Description of the task |
Print all the data, keeping every line exactly as it is.

╭─ Listed records

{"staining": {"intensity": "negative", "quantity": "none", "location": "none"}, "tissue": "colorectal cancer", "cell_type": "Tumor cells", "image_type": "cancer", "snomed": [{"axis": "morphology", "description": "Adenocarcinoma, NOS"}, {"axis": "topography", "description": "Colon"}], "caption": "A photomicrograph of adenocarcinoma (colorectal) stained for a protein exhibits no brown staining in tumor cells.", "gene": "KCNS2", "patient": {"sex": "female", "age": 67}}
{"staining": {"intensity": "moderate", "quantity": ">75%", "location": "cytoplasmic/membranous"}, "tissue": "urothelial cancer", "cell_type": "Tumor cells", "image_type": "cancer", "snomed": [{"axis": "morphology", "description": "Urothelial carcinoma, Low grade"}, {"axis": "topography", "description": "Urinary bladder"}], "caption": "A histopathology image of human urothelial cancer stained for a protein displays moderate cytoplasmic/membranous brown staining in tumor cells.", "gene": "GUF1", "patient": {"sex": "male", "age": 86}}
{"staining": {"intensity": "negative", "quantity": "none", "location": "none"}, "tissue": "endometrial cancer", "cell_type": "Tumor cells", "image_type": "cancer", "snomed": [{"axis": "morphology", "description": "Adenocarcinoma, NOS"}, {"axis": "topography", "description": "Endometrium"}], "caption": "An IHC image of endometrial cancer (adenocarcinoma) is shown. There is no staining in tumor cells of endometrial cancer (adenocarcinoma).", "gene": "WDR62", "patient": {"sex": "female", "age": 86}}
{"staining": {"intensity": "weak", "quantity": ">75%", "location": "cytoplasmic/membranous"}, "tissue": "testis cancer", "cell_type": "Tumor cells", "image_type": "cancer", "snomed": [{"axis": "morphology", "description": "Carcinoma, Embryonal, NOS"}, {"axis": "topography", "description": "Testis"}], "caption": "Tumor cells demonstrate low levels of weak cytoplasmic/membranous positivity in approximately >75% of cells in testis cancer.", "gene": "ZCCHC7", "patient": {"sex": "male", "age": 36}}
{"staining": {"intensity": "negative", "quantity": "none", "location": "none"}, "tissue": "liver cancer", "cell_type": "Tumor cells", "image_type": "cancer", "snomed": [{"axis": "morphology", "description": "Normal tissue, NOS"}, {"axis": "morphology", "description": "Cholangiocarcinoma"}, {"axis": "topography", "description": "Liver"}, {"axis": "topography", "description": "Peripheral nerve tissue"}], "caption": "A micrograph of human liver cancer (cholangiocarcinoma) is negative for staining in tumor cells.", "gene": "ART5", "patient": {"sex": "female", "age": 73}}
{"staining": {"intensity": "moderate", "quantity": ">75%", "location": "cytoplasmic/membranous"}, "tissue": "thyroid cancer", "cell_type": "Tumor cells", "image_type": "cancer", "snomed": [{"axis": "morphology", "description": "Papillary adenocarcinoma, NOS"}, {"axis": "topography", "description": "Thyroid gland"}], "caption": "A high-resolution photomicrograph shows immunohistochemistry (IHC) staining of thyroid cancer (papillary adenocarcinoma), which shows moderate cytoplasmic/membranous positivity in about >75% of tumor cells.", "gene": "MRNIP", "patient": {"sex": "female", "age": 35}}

╰─

Exercise solution |
{"staining": {"intensity": "negative", "quantity": "none", "location": "none"}, "tissue": "colorectal cancer", "cell_type": "Tumor cells", "image_type": "cancer", "snomed": [{"axis": "morphology", "description": "Adenocarcinoma, NOS"}, {"axis": "topography", "description": "Colon"}], "caption": "A photomicrograph of adenocarcinoma (colorectal) stained for a protein exhibits no brown staining in tumor cells.", "gene": "KCNS2", "patient": {"sex": "female", "age": 67}}
{"staining": {"intensity": "moderate", "quantity": ">75%", "location": "cytoplasmic/membranous"}, "tissue": "urothelial cancer", "cell_type": "Tumor cells", "image_type": "cancer", "snomed": [{"axis": "morphology", "description": "Urothelial carcinoma, Low grade"}, {"axis": "topography", "description": "Urinary bladder"}], "caption": "A histopathology image of human urothelial cancer stained for a protein displays moderate cytoplasmic/membranous brown staining in tumor cells.", "gene": "GUF1", "patient": {"sex": "male", "age": 86}}
{"staining": {"intensity": "negative", "quantity": "none", "location": "none"}, "tissue": "endometrial cancer", "cell_type": "Tumor cells", "image_type": "cancer", "snomed": [{"axis": "morphology", "description": "Adenocarcinoma, NOS"}, {"axis": "topography", "description": "Endometrium"}], "caption": "An IHC image of endometrial cancer (adenocarcinoma) is shown. There is no staining in tumor cells of endometrial cancer (adenocarcinoma).", "gene": "WDR62", "patient": {"sex": "female", "age": 86}}
{"staining": {"intensity": "weak", "quantity": ">75%", "location": "cytoplasmic/membranous"}, "tissue": "testis cancer", "cell_type": "Tumor cells", "image_type": "cancer", "snomed": [{"axis": "morphology", "description": "Carcinoma, Embryonal, NOS"}, {"axis": "topography", "description": "Testis"}], "caption": "Tumor cells demonstrate low levels of weak cytoplasmic/membranous positivity in approximately >75% of cells in testis cancer.", "gene": "ZCCHC7", "patient": {"sex": "male", "age": 36}}
{"staining": {"intensity": "negative", "quantity": "none", "location": "none"}, "tissue": "liver cancer", "cell_type": "Tumor cells", "image_type": "cancer", "snomed": [{"axis": "morphology", "description": "Normal tissue, NOS"}, {"axis": "morphology", "description": "Cholangiocarcinoma"}, {"axis": "topography", "description": "Liver"}, {"axis": "topography", "description": "Peripheral nerve tissue"}], "caption": "A micrograph of human liver cancer (cholangiocarcinoma) is negative for staining in tumor cells.", "gene": "ART5", "patient": {"sex": "female", "age": 73}}
{"staining": {"intensity": "moderate", "quantity": ">75%", "location": "cytoplasmic/membranous"}, "tissue": "thyroid cancer", "cell_type": "Tumor cells", "image_type": "cancer", "snomed": [{"axis": "morphology", "description": "Papillary adenocarcinoma, NOS"}, {"axis": "topography", "description": "Thyroid gland"}], "caption": "A high-resolution photomicrograph shows immunohistochemistry (IHC) staining of thyroid cancer (papillary adenocarcinoma), which shows moderate cytoplasmic/membranous positivity in about >75% of tumor cells.", "gene": "MRNIP", "patient": {"sex": "female", "age": 35}}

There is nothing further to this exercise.